Lin Li sah natürlich ihre Handlungen und lächelte: „Ich bin das Problem, mit dem er sich bereits auseinandergesetzt hat, daher hat er jetzt keine emotionale Reaktion mehr auf mich, was ziemlich frustrierend ist.“
„Ihr habt ja so schnell geheiratet, bei seinem Stil. Wollt ihr etwa irgendwelche Probleme lösen?“, lachte Lin Li. „Bist du schwanger?“
Xiang Lan antwortete nicht, sondern sah sie an und sagte: „Du hast böse Absichten.“
„Das ist dir gerade erst aufgefallen?“, lachte Lin Li. „Ihr zwei habt mir so viel Leid zugefügt, ich kann das nicht einfach so hinnehmen, wenn ich mich nicht wehre.“
Diese ältere Schwester sieht wirklich seltsam aus.
„Mal im Ernst, als Mädchen möchte ich dir einen wichtigen Rat geben: Lass dich nicht von seinem Aussehen täuschen. Überlege gut: Heiratest du aus Liebe oder um Probleme zu lösen?“
Xiang Lan kam ohne Umschweife zur Sache und fragte direkt: „Schwester Lin Li, gab es damals wirklich einen Stromausfall?“
"Du rätst?"
Ich bin völlig ratlos. Was soll man da schon erraten?
"Wenn Sie in Zukunft mit ihm zusammenarbeiten würden, würden Sie ihn verführen?"
Lin Li dachte einen Moment nach: „Wir werden sehen –“
„Aber …“, das Thema wechselte, „glauben Sie, Sie könnten ihn aufhalten, wenn er sich in jemand anderen verlieben würde?“
„Seine Gedanken und Taten sind blitzschnell, und er ist in allem, was er tut, perfekt. Wenn er fremdgeht, muss ich nichts tun; du fliegst raus. Was soll ich nur tun? Allein der Gedanke daran macht mich so glücklich –“
„Wovon redest du?“, fragte Fang Zidu, schweißbedeckt und mit knallroten Lippen, die mehrere übereinandergestapelte Kisten herbeigetragen hatte.

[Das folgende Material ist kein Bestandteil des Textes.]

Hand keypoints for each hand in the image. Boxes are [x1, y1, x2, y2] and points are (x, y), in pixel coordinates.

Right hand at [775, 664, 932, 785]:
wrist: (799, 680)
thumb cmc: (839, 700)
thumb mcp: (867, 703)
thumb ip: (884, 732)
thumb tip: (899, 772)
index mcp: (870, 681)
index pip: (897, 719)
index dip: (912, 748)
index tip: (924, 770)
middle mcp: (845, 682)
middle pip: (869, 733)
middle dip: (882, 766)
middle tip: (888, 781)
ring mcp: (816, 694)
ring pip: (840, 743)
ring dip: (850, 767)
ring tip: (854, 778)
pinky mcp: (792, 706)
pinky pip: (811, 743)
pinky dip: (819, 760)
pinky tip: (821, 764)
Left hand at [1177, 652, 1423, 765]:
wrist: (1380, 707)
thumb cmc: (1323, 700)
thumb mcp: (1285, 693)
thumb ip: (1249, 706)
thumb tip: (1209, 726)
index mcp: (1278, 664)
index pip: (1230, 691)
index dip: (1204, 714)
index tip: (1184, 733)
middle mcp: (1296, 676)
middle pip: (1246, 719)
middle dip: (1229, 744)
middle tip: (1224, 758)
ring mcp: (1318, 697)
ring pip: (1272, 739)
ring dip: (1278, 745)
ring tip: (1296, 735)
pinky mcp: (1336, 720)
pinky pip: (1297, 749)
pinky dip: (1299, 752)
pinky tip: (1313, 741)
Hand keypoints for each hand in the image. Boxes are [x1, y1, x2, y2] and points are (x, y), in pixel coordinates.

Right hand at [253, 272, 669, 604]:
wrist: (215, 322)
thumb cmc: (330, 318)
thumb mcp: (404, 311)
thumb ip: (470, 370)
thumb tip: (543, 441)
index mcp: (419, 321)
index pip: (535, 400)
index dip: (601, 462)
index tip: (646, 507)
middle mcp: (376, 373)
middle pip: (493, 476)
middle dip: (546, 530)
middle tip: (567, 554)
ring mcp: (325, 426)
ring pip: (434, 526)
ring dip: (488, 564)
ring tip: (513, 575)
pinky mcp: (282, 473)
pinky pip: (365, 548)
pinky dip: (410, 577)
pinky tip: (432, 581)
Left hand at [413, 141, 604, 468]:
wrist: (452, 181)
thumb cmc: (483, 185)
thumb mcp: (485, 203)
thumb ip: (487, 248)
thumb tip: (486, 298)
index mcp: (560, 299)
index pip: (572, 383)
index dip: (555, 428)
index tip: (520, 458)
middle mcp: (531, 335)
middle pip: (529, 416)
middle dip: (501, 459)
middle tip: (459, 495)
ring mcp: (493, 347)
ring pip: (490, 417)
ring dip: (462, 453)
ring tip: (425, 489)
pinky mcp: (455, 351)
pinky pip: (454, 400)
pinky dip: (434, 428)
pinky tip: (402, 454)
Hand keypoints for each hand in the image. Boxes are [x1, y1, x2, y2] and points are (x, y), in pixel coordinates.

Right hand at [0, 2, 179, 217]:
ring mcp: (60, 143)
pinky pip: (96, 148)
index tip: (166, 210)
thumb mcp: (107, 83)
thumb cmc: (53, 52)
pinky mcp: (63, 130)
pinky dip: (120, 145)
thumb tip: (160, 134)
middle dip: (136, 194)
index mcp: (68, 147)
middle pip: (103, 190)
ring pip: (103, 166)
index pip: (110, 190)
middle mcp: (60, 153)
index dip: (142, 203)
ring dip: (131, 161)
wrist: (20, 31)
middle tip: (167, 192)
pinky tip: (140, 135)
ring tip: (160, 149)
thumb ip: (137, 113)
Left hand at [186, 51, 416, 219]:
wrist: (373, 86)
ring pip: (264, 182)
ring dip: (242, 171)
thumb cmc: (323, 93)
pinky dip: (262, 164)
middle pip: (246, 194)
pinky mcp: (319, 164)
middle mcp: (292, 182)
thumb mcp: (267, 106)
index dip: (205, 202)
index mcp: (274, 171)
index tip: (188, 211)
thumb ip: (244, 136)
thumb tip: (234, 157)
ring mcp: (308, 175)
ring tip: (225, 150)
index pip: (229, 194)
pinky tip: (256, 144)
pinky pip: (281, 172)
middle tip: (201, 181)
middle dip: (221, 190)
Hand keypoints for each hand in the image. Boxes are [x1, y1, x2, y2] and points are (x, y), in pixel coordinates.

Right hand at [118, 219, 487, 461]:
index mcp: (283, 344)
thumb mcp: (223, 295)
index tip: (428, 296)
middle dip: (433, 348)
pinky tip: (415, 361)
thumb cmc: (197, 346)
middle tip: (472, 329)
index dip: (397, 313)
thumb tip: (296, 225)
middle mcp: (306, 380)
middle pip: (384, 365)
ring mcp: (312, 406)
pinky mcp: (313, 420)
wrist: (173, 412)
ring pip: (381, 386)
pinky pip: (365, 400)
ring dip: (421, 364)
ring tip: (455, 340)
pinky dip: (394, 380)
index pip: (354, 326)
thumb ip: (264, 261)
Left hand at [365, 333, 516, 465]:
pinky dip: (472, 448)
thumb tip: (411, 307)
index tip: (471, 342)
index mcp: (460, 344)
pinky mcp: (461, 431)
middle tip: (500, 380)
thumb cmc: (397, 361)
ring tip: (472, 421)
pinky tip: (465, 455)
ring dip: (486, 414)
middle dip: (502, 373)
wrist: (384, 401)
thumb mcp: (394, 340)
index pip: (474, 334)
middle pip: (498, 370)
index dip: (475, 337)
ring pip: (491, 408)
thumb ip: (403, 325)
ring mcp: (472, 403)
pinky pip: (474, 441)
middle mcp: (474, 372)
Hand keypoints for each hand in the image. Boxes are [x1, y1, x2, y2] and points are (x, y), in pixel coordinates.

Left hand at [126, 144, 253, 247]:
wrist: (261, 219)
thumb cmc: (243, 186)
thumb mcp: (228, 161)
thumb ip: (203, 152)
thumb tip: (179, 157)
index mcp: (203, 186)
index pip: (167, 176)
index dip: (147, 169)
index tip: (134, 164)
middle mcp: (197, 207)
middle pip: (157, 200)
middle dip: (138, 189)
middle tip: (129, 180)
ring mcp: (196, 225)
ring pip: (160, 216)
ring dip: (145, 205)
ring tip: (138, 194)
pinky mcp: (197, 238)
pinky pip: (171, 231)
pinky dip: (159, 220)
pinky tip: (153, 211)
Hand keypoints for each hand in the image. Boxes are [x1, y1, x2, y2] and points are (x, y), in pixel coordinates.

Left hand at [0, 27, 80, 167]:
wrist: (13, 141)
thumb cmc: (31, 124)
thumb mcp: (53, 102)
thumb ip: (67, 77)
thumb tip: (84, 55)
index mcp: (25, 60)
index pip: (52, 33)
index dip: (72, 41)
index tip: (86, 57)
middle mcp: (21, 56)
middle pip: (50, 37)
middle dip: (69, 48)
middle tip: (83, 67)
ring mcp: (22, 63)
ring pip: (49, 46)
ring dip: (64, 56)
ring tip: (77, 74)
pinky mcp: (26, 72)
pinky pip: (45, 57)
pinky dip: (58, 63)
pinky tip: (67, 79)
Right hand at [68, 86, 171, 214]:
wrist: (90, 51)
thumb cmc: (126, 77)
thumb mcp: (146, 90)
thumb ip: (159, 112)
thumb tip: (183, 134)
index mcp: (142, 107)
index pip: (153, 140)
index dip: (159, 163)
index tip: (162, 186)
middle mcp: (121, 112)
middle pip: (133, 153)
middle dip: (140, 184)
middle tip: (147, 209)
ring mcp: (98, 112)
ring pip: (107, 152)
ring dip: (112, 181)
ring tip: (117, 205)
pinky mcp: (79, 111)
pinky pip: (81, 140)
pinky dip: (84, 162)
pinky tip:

Xiang Lan und Lin Li wechselten einen Blick, und Xiang Lan ergriff als Erste das Wort: „Lass uns über deine Angelegenheit reden.“
„Was?“ Er stellte den Pappkarton in den offenen Kofferraum und drehte den Kopf. „Betrug? Wer?“
„Du und Lin Li.“ Sie blickte Lin Li trotzig an.
Fang Zi richtete sich auf und zog die Kofferraumklappe herunter. „Verbreite keine Gerüchte.“
„Du hattest also Gefühle für mich.“ Da Xiang Lan keine Angst hatte, beschloss Lin Li, sich einzumischen und die Sache aufzumischen.
„Ich mag es nicht.“ Sein Gesichtsausdruck blieb unverändert, während er sich mit dem Handrücken den Schweiß von der Stirn wischte. „Xiang Lan, was führt dich hierher?“
„Ich bin gekommen, um zu sehen, womit du so beschäftigt warst und nicht jeden Tag nach Hause gekommen bist, damit ich mir überlegen kann, wie ich am besten mit deinem Urlaubsantrag umgehe.“ Angesichts seiner ruhigen und gelassenen Art war Xiang Lan sich Lin Lis Einschätzung seiner Person einigermaßen sicher und überlegte, wie sie mit ihm umgehen sollte.
Fang Zi lachte: „Hast du es eilig?“
„Ja“, sagte Xiang Lan und drehte den Kopf. „Lin Li, wie wäre es, wenn wir Telefonnummern austauschen?“
Ist es nicht ein bisschen zu früh, jetzt schon mit der Aufräumarbeit auf dem Schlachtfeld zu beginnen?
„Wenn er sich in jemand anderen verliebt, sag mir zuerst Bescheid.“ Xiang Lan betonte die Worte „sich in jemand anderen verlieben“.